## The problem
All of the listing is to be written out word for word, with the pictures left out.

## Records
-- -- --
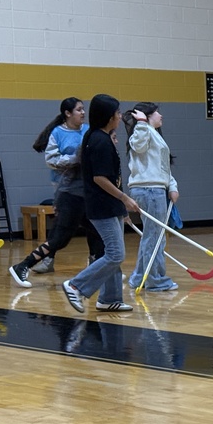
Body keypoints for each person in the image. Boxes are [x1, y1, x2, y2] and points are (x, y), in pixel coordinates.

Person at [8, 97, 105, 287]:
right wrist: (75, 159)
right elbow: (52, 160)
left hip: (85, 191)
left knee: (97, 230)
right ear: (68, 113)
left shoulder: (88, 130)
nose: (83, 113)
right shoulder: (58, 133)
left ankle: (98, 268)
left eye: (83, 109)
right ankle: (23, 265)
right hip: (67, 190)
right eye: (79, 110)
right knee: (61, 237)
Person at [60, 94, 140, 314]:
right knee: (115, 254)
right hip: (102, 206)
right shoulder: (99, 141)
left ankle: (109, 299)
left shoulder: (99, 136)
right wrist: (124, 198)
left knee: (112, 253)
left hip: (110, 205)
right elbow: (100, 178)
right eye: (117, 113)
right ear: (108, 116)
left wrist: (121, 208)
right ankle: (76, 286)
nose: (120, 116)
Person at [123, 102, 179, 292]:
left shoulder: (153, 134)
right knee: (155, 238)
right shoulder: (142, 132)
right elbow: (138, 146)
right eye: (157, 112)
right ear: (146, 116)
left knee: (152, 236)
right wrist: (140, 123)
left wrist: (172, 186)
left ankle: (139, 277)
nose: (161, 116)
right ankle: (155, 280)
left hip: (155, 189)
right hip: (149, 190)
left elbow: (162, 166)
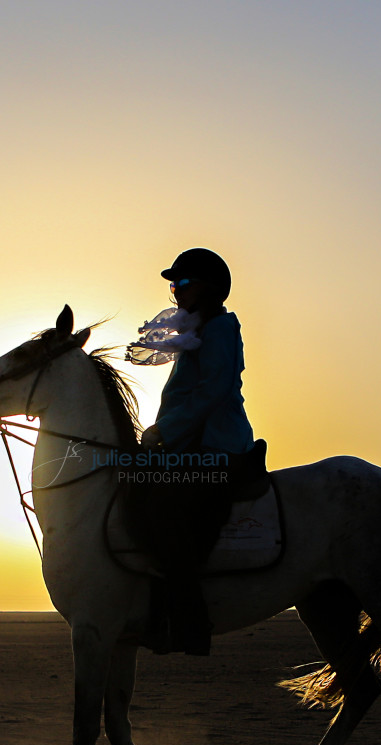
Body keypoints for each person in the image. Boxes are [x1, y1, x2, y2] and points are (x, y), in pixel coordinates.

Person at [126, 248, 257, 655]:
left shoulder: (219, 328)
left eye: (182, 283)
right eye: (172, 285)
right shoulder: (198, 330)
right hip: (187, 444)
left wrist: (164, 430)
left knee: (168, 509)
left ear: (209, 288)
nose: (175, 291)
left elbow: (212, 391)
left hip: (215, 444)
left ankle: (187, 621)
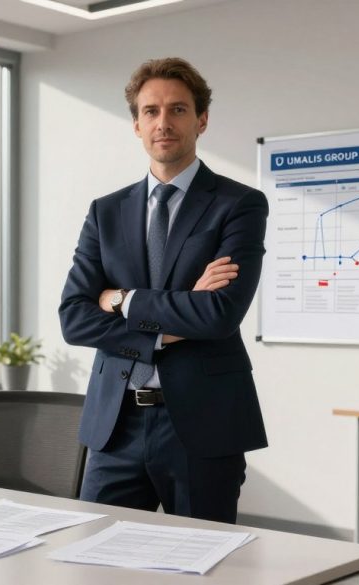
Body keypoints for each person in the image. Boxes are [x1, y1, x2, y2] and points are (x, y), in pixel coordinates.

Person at [58, 57, 268, 523]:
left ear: (202, 120)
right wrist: (164, 330)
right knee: (95, 562)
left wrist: (121, 300)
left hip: (202, 424)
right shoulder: (105, 212)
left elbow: (218, 314)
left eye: (177, 110)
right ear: (136, 125)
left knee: (203, 563)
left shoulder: (239, 205)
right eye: (151, 111)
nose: (163, 122)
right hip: (116, 425)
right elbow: (73, 317)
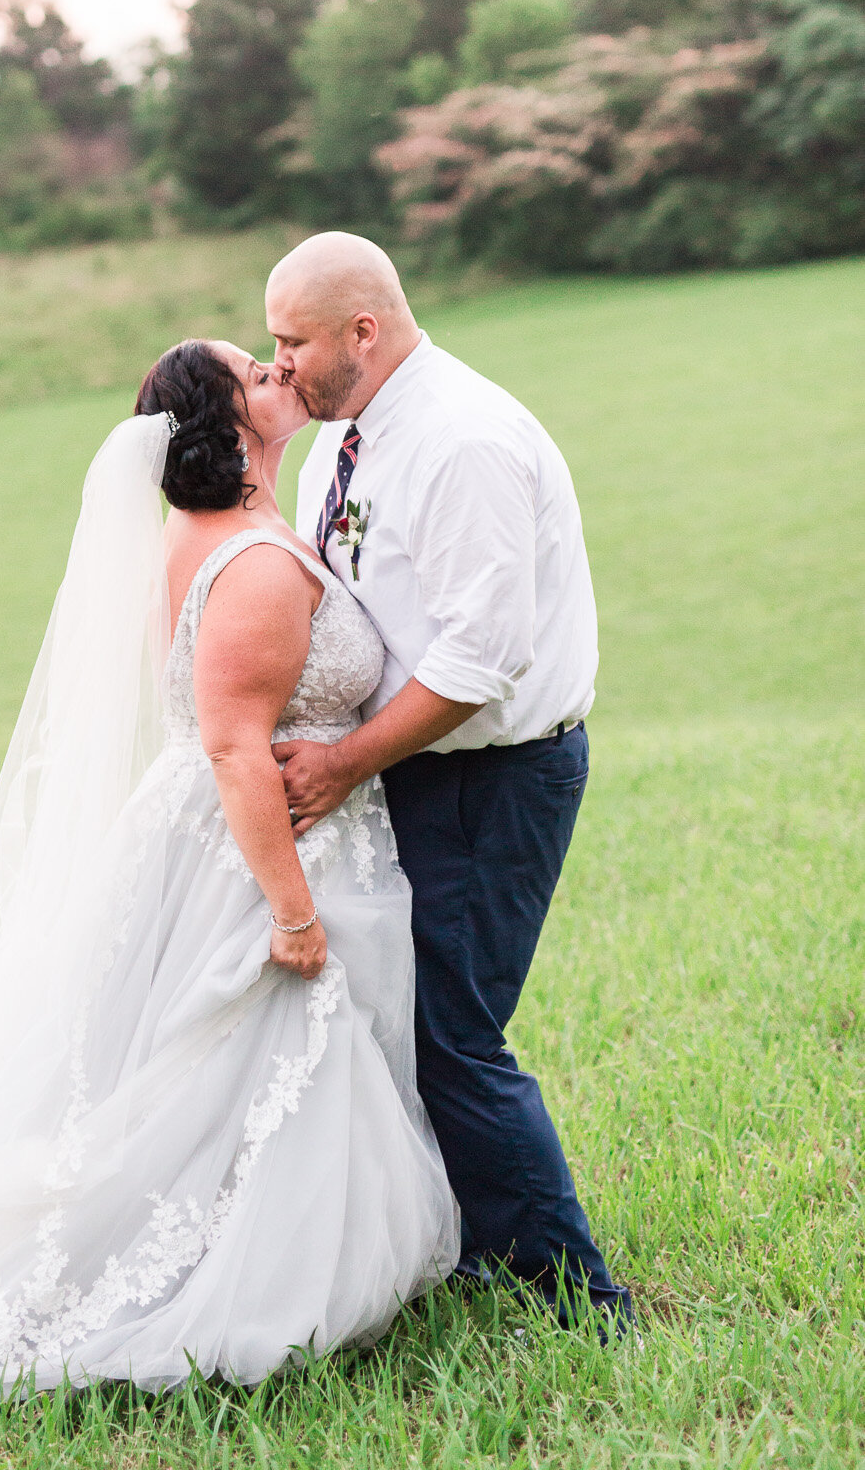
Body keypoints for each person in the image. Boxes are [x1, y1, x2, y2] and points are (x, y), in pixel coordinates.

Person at [0, 338, 457, 1406]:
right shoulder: (250, 561)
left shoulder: (230, 528)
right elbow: (235, 746)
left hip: (233, 833)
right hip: (253, 852)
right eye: (257, 372)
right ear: (230, 426)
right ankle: (240, 1288)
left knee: (228, 1071)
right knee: (252, 1057)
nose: (279, 375)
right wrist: (291, 910)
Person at [266, 230, 632, 1331]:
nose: (278, 362)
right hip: (408, 772)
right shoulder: (344, 435)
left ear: (362, 331)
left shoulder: (462, 438)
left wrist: (338, 761)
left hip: (495, 774)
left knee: (454, 1030)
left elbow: (480, 660)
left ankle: (573, 1287)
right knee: (403, 1017)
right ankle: (473, 1241)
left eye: (293, 341)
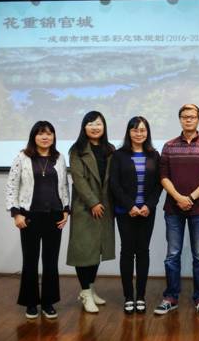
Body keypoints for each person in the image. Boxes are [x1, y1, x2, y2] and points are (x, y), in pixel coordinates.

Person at [154, 104, 199, 317]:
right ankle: (171, 297)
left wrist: (190, 198)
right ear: (180, 119)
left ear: (198, 119)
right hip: (173, 209)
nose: (188, 119)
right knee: (172, 254)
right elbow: (163, 176)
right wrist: (179, 198)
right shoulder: (169, 146)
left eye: (192, 116)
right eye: (185, 116)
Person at [6, 121, 69, 320]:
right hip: (29, 217)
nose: (45, 137)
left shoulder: (59, 158)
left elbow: (64, 186)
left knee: (51, 262)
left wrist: (66, 210)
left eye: (49, 134)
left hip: (54, 216)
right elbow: (11, 186)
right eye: (41, 133)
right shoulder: (22, 157)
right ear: (34, 136)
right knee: (30, 261)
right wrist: (16, 213)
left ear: (54, 137)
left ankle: (48, 303)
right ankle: (31, 302)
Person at [110, 116, 162, 314]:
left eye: (142, 130)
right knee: (127, 251)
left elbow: (159, 184)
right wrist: (130, 205)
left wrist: (149, 205)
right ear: (129, 132)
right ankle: (128, 297)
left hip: (147, 212)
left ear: (147, 132)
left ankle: (140, 296)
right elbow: (114, 184)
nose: (139, 133)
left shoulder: (154, 155)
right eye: (135, 130)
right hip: (126, 212)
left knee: (143, 252)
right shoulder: (119, 155)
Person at [67, 111, 116, 313]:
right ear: (84, 127)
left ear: (104, 127)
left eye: (98, 123)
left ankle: (90, 288)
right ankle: (85, 292)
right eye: (90, 124)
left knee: (97, 250)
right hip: (85, 208)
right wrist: (93, 202)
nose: (95, 127)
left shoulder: (110, 149)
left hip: (106, 208)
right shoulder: (77, 150)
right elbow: (78, 179)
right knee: (83, 251)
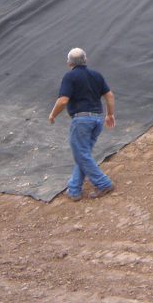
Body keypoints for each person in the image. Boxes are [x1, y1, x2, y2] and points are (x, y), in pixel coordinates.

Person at [48, 48, 116, 201]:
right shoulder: (96, 75)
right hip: (97, 119)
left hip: (81, 121)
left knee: (81, 154)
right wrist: (110, 114)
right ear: (85, 60)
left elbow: (63, 100)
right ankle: (74, 189)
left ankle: (103, 183)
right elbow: (109, 95)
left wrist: (53, 115)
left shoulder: (70, 77)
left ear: (69, 62)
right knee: (83, 154)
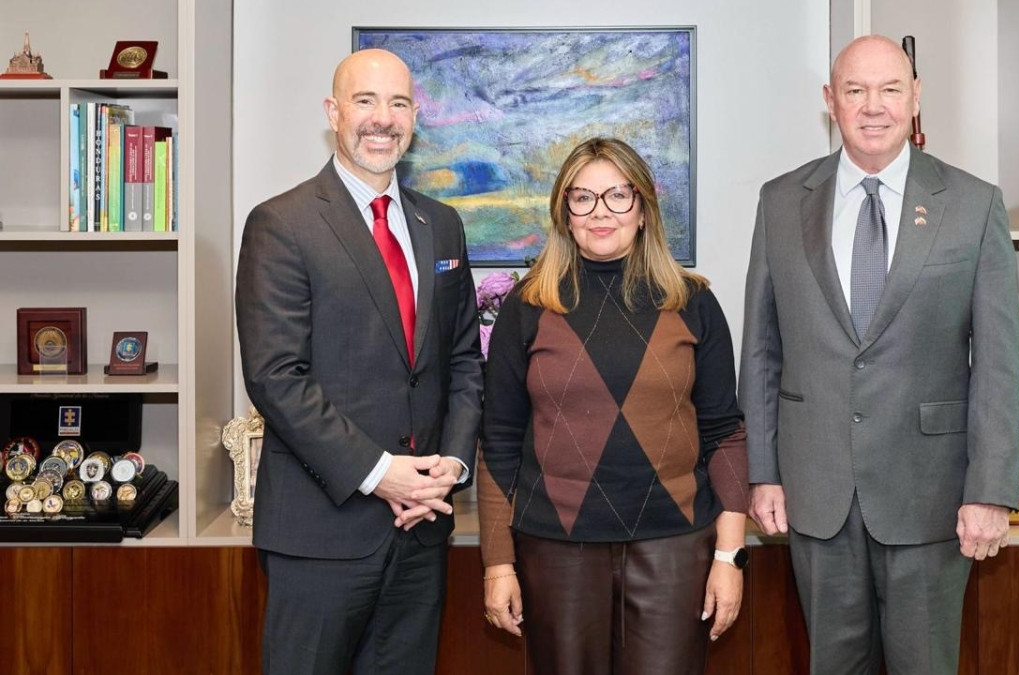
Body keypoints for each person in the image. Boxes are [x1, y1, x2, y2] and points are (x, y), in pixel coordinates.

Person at [739, 35, 1019, 674]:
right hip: (816, 491)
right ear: (830, 102)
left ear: (915, 97)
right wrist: (763, 471)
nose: (874, 106)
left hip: (933, 496)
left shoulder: (975, 205)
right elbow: (761, 348)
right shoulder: (781, 201)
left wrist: (991, 490)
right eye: (855, 90)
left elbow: (1001, 361)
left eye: (891, 89)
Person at [235, 48, 483, 675]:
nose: (383, 118)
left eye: (398, 103)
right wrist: (381, 473)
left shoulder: (442, 225)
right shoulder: (281, 223)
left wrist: (447, 468)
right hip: (322, 532)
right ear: (333, 112)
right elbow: (275, 376)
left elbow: (461, 361)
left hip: (423, 529)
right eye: (365, 100)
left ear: (415, 117)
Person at [477, 137, 749, 675]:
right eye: (582, 198)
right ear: (564, 214)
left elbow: (724, 433)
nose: (601, 212)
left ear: (643, 209)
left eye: (618, 196)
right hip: (556, 549)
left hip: (674, 547)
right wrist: (497, 561)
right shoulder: (527, 305)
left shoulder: (693, 303)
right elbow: (499, 438)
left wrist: (729, 556)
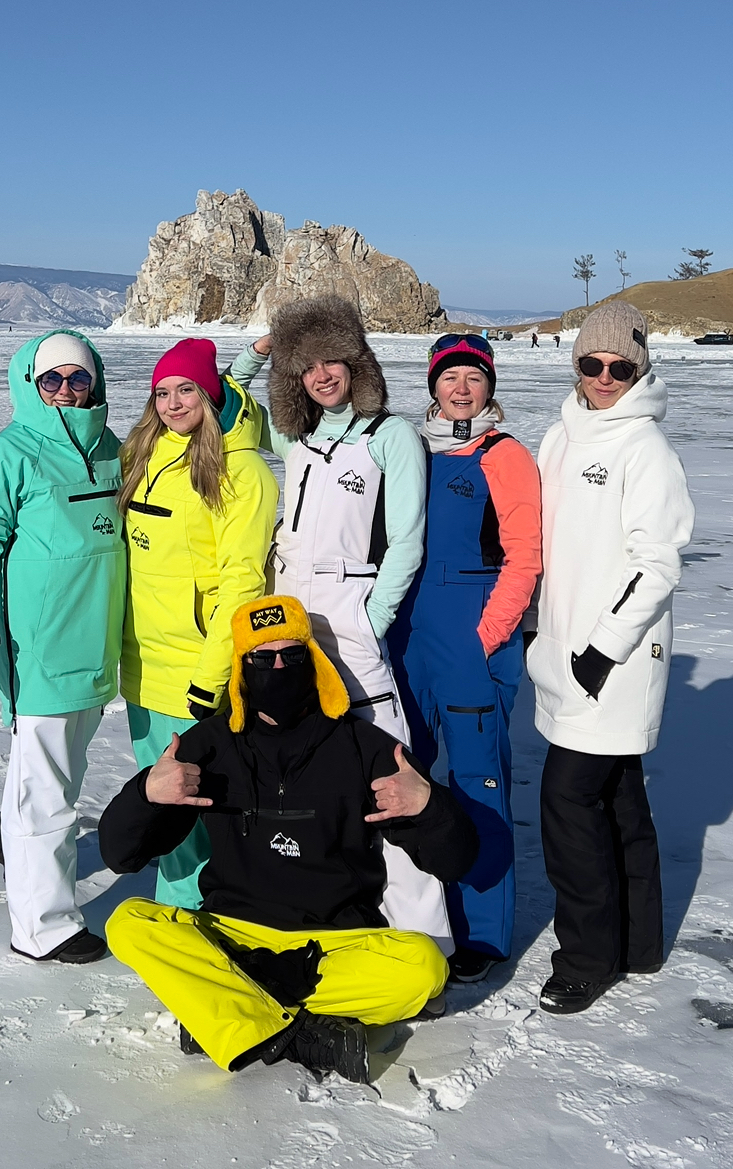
-- -- --
## Answer for this exercise
Body keypoints for each person in the image. Boxes are [x1, y1, x2, y2] and points are (x, y), in pixel coordinates.

Person at [8, 97, 105, 287]:
right wrist: (75, 159)
right elbow: (52, 160)
left hip: (85, 191)
left knee: (97, 230)
right ear: (68, 113)
left shoulder: (88, 130)
nose: (83, 113)
right shoulder: (58, 133)
left ankle: (98, 268)
left eye: (83, 109)
right ankle: (23, 265)
right hip: (67, 190)
right eye: (79, 110)
right knee: (61, 237)
Person at [60, 94, 140, 314]:
right knee: (115, 254)
right hip: (102, 206)
right shoulder: (99, 141)
left ankle: (109, 299)
left shoulder: (99, 136)
right wrist: (124, 198)
left knee: (112, 253)
left hip: (110, 205)
right elbow: (100, 178)
right eye: (117, 113)
right ear: (108, 116)
left wrist: (121, 208)
right ankle: (76, 286)
nose: (120, 116)
Person at [123, 102, 179, 292]:
left shoulder: (153, 134)
right knee: (155, 238)
right shoulder: (142, 132)
right elbow: (138, 146)
right eye: (157, 112)
right ear: (146, 116)
left knee: (152, 236)
right wrist: (140, 123)
left wrist: (172, 186)
left ankle: (139, 277)
nose: (161, 116)
right ankle: (155, 280)
left hip: (155, 189)
right hip: (149, 190)
left elbow: (162, 166)
Body keypoints for each person in the image. Boxes are [x1, y1, x2, y2] and points are (x, y), in pixel coordinates.

Person at [126, 248, 257, 655]:
left shoulder: (219, 328)
left eye: (182, 283)
right eye: (172, 285)
right shoulder: (198, 330)
right hip: (187, 444)
left wrist: (164, 430)
left knee: (168, 509)
left ear: (209, 288)
nose: (175, 291)
left elbow: (212, 391)
left hip: (215, 444)
left ankle: (187, 621)
Body keypoints for each person in the image. Boxes are [x1, y1, x2, y2] and points are (x, y), in pixel coordinates.

Person at [58, 57, 268, 523]:
left ear: (202, 120)
right wrist: (164, 330)
right knee: (95, 562)
left wrist: (121, 300)
left hip: (202, 424)
right shoulder: (105, 212)
left elbow: (218, 314)
left eye: (177, 110)
right ear: (136, 125)
left knee: (203, 563)
left shoulder: (239, 205)
right eye: (151, 111)
nose: (163, 122)
right hip: (116, 425)
right elbow: (73, 317)
Body keypoints for each person in the image. Boxes are [x1, y1, x2, y2] and points are (x, y), in pixel coordinates.

Person at [0, 338, 457, 1406]:
right shoulder: (250, 561)
left shoulder: (230, 528)
right elbow: (235, 746)
left hip: (233, 833)
right hip: (253, 852)
right eye: (257, 372)
right ear: (230, 426)
right ankle: (240, 1288)
left knee: (228, 1071)
right knee: (252, 1057)
nose: (279, 375)
right wrist: (291, 910)
Person at [266, 230, 632, 1331]:
nose: (278, 362)
right hip: (408, 772)
right shoulder: (344, 435)
left ear: (362, 331)
left shoulder: (462, 438)
left wrist: (338, 761)
left hip: (495, 774)
left knee: (454, 1030)
left elbow: (480, 660)
left ankle: (573, 1287)
right knee: (403, 1017)
right ankle: (473, 1241)
left eye: (293, 341)
Body keypoints for each person in the image. Boxes are [x1, y1, x2, y2] and points are (x, y), in pixel coordinates.

Person at [154, 104, 199, 317]:
right ankle: (171, 297)
left wrist: (190, 198)
right ear: (180, 119)
left ear: (198, 119)
right hip: (173, 209)
nose: (188, 119)
right knee: (172, 254)
right elbow: (163, 176)
right wrist: (179, 198)
right shoulder: (169, 146)
left eye: (192, 116)
right eye: (185, 116)
Person at [6, 121, 69, 320]:
right hip: (29, 217)
nose: (45, 137)
left shoulder: (59, 158)
left elbow: (64, 186)
left knee: (51, 262)
left wrist: (66, 210)
left eye: (49, 134)
left hip: (54, 216)
right elbow: (11, 186)
right eye: (41, 133)
right shoulder: (22, 157)
right ear: (34, 136)
right knee: (30, 261)
right wrist: (16, 213)
left ear: (54, 137)
left ankle: (48, 303)
right ankle: (31, 302)
Person at [110, 116, 162, 314]:
left eye: (142, 130)
right knee: (127, 251)
left elbow: (159, 184)
right wrist: (130, 205)
left wrist: (149, 205)
right ear: (129, 132)
right ankle: (128, 297)
left hip: (147, 212)
left ear: (147, 132)
left ankle: (140, 296)
right elbow: (114, 184)
nose: (139, 133)
left shoulder: (154, 155)
right eye: (135, 130)
right hip: (126, 212)
left knee: (143, 252)
right shoulder: (119, 155)
Person at [67, 111, 116, 313]:
right ear: (84, 127)
left ear: (104, 127)
left eye: (98, 123)
left ankle: (90, 288)
right ankle: (85, 292)
right eye: (90, 124)
left knee: (97, 250)
right hip: (85, 208)
right wrist: (93, 202)
nose: (95, 127)
left shoulder: (110, 149)
left hip: (106, 208)
right shoulder: (77, 150)
right elbow: (78, 179)
right knee: (83, 251)
Body keypoints for each person in the image. Boxes are [x1, y1, x2, y2] and points are (x, y), in pixel coordinates.

Person at [48, 48, 116, 201]:
right shoulder: (96, 75)
right hip: (97, 119)
left hip: (81, 121)
left knee: (81, 154)
right wrist: (110, 114)
right ear: (85, 60)
left elbow: (63, 100)
right ankle: (74, 189)
left ankle: (103, 183)
right elbow: (109, 95)
left wrist: (53, 115)
left shoulder: (70, 77)
left ear: (69, 62)
right knee: (83, 154)
Body keypoints for each person in the image. Boxes are [x1, y1, x2, y2] and points are (x, y), in pixel coordinates.

Person at [739, 35, 1019, 674]:
right hip: (816, 491)
right ear: (830, 102)
left ear: (915, 97)
right wrist: (763, 471)
nose: (874, 106)
left hip: (933, 496)
left shoulder: (975, 205)
right elbow: (761, 348)
right shoulder: (781, 201)
left wrist: (991, 490)
right eye: (855, 90)
left elbow: (1001, 361)
left eye: (891, 89)
Person at [235, 48, 483, 675]:
nose: (383, 118)
left eye: (398, 103)
right wrist: (381, 473)
left shoulder: (442, 225)
right shoulder: (281, 223)
left wrist: (447, 468)
right hip: (322, 532)
right ear: (333, 112)
right elbow: (275, 376)
left elbow: (461, 361)
left hip: (423, 529)
right eye: (365, 100)
left ear: (415, 117)
Person at [477, 137, 749, 675]:
right eye: (582, 198)
right ear: (564, 214)
left elbow: (724, 433)
nose: (601, 212)
left ear: (643, 209)
left eye: (618, 196)
right hip: (556, 549)
left hip: (674, 547)
right wrist: (497, 561)
right shoulder: (527, 305)
left shoulder: (693, 303)
right elbow: (499, 438)
left wrist: (729, 556)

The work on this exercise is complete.